Face au matérialisme d’un monde dont il refuse les compromissions, après s’être soumis à ses règles jusqu’au terme de ses études, ce jeune homme ni révolté ni dépressif incarne une alternative qui prend un sens très fort dans une Amérique en léthargie. Il convient de préciser que l’action se situe au début des années 90, c’est-à-dire sous la présidence de George Bush… père et alors que l’Amérique vit le traumatisme consécutif à la première Guerre du Golfe. Or on connaît l’engagement politico-pacifiste de
Sean Penn et c’est bel et bien un miroir qu’il tend à ses compatriotes à travers cet itinéraire aussi singulier qu’emblématique. Au fil de ce récit morcelé et des gens que rencontre
Chris McCandless, on découvre peu à peu le sens de sa démarche par son acharnement à refuser les attaches, que ce soit l’amour éperdu d’une jeune fille ou la protection d’un père de substitution. Ce film-là est semblable à un fleuve (il dure tout de même près de deux heures et demie) qui charrierait des émotions, sans jamais tricher avec les sentiments.
Comme beaucoup de Road Movies,
Into the Wild repose sur une succession de rencontres de longueurs inégales et plus ou moins intenses qui forgent le caractère du jeune homme, mais ne contribuent qu’à renforcer sa détermination à aller jusqu’au bout de son rêve. Il y a dans ce personnage qui refuse le cynisme du monde adulte pour en avoir trop longtemps enduré les effets dans son cercle familial quelque chose du héros de L’attrape-cœur, roman culte de
J. D. Salinger dont l’auteur vit en reclus depuis plusieurs décennies.

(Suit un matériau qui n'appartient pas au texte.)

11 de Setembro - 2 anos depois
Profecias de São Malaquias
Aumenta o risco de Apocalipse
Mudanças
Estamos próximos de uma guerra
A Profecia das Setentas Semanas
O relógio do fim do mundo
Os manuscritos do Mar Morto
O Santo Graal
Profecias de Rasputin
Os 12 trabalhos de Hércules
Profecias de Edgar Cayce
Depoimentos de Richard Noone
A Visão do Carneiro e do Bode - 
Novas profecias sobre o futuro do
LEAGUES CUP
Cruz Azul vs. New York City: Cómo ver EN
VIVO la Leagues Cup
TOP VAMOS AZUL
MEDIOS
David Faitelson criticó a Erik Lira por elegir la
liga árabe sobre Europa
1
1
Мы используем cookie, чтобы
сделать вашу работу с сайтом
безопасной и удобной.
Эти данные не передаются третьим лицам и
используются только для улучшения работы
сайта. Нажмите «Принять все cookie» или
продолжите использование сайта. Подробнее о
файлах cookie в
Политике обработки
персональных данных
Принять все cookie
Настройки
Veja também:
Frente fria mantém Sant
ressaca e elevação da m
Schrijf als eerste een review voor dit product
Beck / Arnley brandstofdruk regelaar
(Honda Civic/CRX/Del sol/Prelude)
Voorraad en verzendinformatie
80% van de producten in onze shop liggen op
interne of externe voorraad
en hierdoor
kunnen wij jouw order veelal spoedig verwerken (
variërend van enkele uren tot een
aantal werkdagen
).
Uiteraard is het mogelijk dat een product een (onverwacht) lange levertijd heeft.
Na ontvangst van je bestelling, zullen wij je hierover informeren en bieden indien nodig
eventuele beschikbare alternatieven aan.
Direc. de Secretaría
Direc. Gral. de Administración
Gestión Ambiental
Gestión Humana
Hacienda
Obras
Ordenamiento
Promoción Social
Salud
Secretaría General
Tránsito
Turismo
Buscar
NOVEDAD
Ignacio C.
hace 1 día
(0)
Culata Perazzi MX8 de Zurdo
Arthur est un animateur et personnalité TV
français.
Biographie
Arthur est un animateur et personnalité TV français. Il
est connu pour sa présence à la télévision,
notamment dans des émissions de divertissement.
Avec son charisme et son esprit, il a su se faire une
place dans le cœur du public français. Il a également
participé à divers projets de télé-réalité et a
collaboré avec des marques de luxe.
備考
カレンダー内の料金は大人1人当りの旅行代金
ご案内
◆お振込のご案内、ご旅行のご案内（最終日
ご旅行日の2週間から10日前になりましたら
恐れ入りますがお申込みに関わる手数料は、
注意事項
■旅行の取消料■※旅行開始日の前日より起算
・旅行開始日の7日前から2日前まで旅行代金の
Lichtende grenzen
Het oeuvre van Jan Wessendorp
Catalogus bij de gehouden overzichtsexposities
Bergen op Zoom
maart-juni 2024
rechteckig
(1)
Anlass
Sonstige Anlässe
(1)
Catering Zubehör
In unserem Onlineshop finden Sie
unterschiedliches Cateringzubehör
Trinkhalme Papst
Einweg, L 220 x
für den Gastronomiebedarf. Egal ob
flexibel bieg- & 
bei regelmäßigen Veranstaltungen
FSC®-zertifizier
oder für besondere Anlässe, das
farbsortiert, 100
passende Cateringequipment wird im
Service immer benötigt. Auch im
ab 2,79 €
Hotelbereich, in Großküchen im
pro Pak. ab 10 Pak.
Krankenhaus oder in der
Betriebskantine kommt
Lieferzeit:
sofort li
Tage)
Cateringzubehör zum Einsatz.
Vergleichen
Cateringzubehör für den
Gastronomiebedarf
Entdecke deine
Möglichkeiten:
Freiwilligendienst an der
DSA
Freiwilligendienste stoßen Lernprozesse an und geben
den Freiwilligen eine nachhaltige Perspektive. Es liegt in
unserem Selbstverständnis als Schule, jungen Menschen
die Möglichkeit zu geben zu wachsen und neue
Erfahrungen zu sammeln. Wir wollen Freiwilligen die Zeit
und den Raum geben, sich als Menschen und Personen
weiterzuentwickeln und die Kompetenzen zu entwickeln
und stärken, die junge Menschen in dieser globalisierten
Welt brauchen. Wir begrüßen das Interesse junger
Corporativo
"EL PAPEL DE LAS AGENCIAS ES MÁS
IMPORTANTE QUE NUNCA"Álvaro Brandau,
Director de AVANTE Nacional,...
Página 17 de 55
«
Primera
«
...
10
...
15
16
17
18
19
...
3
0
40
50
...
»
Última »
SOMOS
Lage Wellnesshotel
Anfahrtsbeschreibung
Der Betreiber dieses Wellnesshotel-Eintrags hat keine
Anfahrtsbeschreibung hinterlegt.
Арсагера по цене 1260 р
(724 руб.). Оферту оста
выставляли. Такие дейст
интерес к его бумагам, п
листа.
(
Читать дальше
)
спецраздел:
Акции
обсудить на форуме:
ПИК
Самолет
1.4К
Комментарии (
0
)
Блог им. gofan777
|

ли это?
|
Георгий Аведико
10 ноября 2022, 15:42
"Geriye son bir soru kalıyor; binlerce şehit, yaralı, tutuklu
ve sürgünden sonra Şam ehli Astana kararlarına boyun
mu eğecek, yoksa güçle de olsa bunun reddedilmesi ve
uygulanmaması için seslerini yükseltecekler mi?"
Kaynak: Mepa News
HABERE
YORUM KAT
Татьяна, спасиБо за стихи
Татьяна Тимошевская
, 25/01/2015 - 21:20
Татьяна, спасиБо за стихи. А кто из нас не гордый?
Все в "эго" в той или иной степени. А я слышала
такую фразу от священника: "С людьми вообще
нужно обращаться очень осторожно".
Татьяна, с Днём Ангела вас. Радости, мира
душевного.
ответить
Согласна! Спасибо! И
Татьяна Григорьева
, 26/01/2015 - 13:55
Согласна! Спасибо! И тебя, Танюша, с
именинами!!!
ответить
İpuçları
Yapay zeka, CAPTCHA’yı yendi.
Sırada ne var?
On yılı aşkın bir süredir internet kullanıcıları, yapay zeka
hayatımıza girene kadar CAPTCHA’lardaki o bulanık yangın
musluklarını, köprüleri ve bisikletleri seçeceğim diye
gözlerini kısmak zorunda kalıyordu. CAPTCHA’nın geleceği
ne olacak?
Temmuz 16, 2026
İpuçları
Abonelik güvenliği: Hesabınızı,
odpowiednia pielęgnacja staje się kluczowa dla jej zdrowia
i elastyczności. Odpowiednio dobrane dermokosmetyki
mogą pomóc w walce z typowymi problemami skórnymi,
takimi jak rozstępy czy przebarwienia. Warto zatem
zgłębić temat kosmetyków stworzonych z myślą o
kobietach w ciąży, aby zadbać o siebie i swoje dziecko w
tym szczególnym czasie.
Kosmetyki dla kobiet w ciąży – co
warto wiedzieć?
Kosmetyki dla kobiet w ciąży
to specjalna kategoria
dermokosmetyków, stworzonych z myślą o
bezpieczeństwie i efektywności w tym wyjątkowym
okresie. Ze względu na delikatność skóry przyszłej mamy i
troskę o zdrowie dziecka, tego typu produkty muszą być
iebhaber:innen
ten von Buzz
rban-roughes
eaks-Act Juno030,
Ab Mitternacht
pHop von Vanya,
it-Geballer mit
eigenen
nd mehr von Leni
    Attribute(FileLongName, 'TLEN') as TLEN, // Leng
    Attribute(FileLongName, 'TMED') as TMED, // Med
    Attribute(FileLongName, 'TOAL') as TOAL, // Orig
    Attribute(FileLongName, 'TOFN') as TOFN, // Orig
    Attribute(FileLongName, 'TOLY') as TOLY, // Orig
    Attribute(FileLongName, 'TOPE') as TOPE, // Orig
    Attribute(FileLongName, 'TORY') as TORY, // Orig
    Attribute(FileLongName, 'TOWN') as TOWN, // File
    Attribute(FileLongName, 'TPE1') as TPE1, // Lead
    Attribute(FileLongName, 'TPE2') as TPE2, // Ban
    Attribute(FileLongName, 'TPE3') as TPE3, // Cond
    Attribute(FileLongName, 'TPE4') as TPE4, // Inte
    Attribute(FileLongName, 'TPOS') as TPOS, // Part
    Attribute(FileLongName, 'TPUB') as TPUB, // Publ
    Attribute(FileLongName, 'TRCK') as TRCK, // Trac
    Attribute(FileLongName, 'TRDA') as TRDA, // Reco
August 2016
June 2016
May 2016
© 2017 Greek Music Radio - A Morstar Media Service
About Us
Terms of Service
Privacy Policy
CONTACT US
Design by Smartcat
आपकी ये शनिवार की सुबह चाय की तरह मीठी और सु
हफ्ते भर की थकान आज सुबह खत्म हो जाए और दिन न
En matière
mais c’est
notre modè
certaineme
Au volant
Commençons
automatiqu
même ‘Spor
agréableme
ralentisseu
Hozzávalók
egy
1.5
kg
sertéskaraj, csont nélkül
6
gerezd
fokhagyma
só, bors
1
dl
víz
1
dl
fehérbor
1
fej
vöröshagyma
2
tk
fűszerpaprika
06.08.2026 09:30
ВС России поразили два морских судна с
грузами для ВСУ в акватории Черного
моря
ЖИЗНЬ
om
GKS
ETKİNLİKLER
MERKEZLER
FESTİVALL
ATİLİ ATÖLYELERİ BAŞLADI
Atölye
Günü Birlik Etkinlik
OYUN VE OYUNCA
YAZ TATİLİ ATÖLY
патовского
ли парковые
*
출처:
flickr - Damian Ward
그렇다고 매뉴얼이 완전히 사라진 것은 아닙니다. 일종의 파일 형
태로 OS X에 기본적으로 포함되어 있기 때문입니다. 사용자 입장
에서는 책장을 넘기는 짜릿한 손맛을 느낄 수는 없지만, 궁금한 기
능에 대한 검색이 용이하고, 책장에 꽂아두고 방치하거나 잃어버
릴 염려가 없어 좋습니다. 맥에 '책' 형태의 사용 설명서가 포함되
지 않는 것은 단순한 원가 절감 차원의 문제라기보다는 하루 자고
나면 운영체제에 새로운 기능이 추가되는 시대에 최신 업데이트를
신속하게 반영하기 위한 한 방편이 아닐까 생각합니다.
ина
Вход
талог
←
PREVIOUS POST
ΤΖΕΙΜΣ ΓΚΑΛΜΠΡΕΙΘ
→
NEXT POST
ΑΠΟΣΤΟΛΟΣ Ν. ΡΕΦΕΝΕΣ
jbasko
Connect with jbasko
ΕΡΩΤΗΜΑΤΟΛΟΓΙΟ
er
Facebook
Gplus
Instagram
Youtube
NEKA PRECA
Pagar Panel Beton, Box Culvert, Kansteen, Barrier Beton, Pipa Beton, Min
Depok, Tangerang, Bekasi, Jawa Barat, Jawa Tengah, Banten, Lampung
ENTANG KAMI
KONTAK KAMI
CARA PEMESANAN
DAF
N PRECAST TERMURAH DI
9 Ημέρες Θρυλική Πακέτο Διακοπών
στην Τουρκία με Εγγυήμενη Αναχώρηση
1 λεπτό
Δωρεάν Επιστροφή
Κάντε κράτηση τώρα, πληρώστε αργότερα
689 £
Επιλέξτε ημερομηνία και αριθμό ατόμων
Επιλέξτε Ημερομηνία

Sean Penn s’attache à des marginaux et à des parias : des naturistes, des babas cool, un vieil ermite (fabuleux Hal Holbrook), des hommes qui ont choisi de vivre au contact de la nature, parfois même nus, en se détachant résolument de la valeur phare de l’Amérique moderne : le matérialisme.
Ce discours-là sous-tendait déjà des films tels qu’
Easy Rider ou
Thelma et Louise en leur temps. Il atteint ici un absolutisme désespéré et sans concessions qui flirte parfois avec le nihilisme absolu, quand le personnage se retrouve seul dans une carcasse d’autobus. À ce titre, le plan final du film qui nous montre une photo du véritable
Chris McCandless tout sourire est l’un des plus émouvants qu’il nous ait été donné de voir sur un écran depuis longtemps. On pouvait reprocher à
Crossing Guard et même
The Pledge une théâtralisation mélodramatique des sentiments parfois complaisante. En épurant son style, Sean Penn vient tout simplement de signer son plus beau film.